Starting off a new year was much more difficult than I had anticipated. I really struggled with leaving 2011 behind. I felt like I was leaving Matt behind. It hurt so terribly thinking about a new year. And, of course, the whole world (or so it seemed) was only too happy, almost giddy, in fact, to bring in a new one. I wasn't happy, and I wasn't looking forward to a new one.
Dh and I kept going back and forth about our plans for New Year's Eve, too. Our family has traditionally hosted a New Year's Eve party at our house. This year, obviously, we weren't up to it. However, we didn't want to disappoint the rest of the kids, so we switched it up and ended up having a New Year's Eve Game Night at church. It was fun, though, to be sure, there were moments of grief. My heart hurt terribly when I saw Matt's best friends together, going off without him to play his favorite game, Halo. I certainly don't begrudge them their friendship or fun. It just hurts. It is what it is. *sigh* I am trying to remind myself in moments like those that Matt IS alive. He is alive in heaven. The hope of eternity for myself and trusting in God's character are what hold me firm.
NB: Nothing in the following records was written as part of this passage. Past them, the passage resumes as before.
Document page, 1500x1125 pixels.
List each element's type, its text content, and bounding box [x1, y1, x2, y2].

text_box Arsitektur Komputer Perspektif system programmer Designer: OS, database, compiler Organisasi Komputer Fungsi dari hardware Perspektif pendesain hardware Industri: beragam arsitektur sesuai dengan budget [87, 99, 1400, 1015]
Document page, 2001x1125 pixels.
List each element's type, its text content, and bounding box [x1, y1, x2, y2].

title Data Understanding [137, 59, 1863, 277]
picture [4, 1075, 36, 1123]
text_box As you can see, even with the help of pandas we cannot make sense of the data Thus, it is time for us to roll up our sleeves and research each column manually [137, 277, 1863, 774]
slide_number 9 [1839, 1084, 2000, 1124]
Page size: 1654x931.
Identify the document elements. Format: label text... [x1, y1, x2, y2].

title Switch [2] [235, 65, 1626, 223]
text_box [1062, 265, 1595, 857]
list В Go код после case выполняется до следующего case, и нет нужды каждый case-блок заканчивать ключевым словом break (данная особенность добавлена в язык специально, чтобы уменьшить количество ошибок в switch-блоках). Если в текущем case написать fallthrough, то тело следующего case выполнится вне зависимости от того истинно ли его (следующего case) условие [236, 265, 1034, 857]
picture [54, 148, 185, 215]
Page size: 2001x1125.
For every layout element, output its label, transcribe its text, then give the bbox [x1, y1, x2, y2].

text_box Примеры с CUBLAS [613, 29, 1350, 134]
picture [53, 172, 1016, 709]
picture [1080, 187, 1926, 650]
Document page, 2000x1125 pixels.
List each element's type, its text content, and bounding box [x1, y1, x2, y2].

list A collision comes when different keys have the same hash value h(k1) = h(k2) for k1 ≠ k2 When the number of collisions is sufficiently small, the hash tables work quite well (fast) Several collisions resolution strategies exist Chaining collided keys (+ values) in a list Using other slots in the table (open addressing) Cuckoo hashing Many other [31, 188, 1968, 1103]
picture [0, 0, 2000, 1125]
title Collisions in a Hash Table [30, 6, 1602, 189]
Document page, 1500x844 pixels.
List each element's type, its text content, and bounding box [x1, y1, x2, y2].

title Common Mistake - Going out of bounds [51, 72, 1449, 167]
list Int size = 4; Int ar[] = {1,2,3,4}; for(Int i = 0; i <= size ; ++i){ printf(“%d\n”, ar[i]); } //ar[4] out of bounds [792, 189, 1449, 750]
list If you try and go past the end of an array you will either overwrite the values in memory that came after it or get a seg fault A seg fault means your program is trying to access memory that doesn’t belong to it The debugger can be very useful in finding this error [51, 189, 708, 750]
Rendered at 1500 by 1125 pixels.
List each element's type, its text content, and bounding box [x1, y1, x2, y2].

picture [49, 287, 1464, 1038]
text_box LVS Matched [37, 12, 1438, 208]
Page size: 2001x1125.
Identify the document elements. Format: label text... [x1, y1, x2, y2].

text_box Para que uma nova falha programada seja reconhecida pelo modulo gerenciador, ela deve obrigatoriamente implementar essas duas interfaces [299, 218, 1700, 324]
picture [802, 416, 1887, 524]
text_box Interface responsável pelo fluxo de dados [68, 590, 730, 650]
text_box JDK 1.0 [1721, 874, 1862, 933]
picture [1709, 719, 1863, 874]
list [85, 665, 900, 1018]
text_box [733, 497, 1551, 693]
It was a fun evening of games with a good turnout. The weather got a tad crazy even, and we ended up with a bit of everything; rain, thunder, lightening, and snow! The kids had a blast, however, throwing snowballs and then vowing to go back outside at exactly midnight, which they did.
We also took a difficult step and had our pictures taken. Dh and I couldn't bear to do a whole family photo, but we did individual pictures of the children as well as individual poses with each parent. We made it through and we got the proofs today. They turned out excellent, and I now know why we paid through the nose for them! :)
It's been a very emotional few days, but God has reminded me of many things. He continues to comfort us and speak His truths in our hearts. I am surviving...and trusting God to give me strength for the days (and year) to come.